Meredith Whitney: Turns Bearish

Meredith Whitney
cnbc.com
Meredith Whitney

Meredith Whitney is making headlines: She has not been this bearish in a year!

Whitney was the first to call the bubble in financial stocks. And then she predicted the stock market rally.

But now Whitney is starting to turn negative again.

Whitney said on today's Closing Bell in an interview with Maria Bartiromo that there's no fundamental reason behind why stocks like Tiffany , Bank of America and Caterpillar are up, especially in the consumer space.

There's also been a real contraction in consumer credit. Whitney hasn't seen this much consumer credit contraction, "ever." Whitney said "in 1990, '91, yes, you had the market provide so am liquidity to the consumers, the consumer had more liquidity during that time. Now the consumer has actually a lot less liquidity. $1.5 trillion of credit lines on credit cards have been pulled from the system and that credit contraction is reaccelerating."

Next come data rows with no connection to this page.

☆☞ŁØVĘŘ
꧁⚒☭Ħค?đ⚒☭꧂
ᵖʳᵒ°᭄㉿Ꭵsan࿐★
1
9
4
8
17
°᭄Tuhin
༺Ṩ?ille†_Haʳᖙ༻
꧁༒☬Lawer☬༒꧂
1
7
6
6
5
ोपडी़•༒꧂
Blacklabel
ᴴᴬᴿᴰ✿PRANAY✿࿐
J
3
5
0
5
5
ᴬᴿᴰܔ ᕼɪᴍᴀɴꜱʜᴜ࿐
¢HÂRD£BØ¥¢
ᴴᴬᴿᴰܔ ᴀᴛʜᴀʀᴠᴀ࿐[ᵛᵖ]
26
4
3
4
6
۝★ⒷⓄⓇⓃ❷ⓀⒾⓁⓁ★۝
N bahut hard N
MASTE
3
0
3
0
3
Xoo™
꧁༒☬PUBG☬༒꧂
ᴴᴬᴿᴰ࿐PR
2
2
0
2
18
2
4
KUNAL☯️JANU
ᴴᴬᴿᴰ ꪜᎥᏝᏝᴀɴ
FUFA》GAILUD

Whitney said "folks that are hoping for a robust consumer market, (consumer Christmas) are going to be disappointed. There's nowhere to hide at this point."

Whitney: Banks Need More Capital

The Fed and Treasury have to get the banks to pay back TARP. The banks are going to raise capital again. And then the states will have their hands out. Because 44, 48 states are under funded and progressively getting more under funded.

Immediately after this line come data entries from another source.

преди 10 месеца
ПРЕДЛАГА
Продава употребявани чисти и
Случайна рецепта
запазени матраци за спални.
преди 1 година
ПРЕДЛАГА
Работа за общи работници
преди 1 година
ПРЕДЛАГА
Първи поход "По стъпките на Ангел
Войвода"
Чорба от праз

BARTIROMO: Let me get your take really on the capital of the banking system right now. So you're expecting that we will see them do another round of capital raises. Do you think that the sector is Adequately capitalized today?

WHITNEY: No way.

BARTIROMO: No way?

WHITNEY: No way.

Wow!

Not Banking on Banking Stocks

BARTIROMO: You know, you came out with a call on Goldman Sachs a while back. Would you be shorting the whole group?

WHITNEY: I think that the call this year, the trade this year has been short the regional banks and go long the capital markets banks. And that's worse, because the government's behind the capital markets providing unprecedented liquidity, buying these agency mortgage-backed securities, so the banks are buying them. It provides like, I say if the lifeguard's on duty people will get in the pool, if the lifeguard is going to go off duty at some point, we just don't know.

The capital markets are going to be down.

Look at the equity markets are down.

I think now you can start to see the big banks converge closer to the regional banks. So the trade now is at least, reducing waiting in the large cap banks. All this said, I don't know sense to me because it's rallying. And there's no root in fundamentals. There is so much money on the sidelines people say.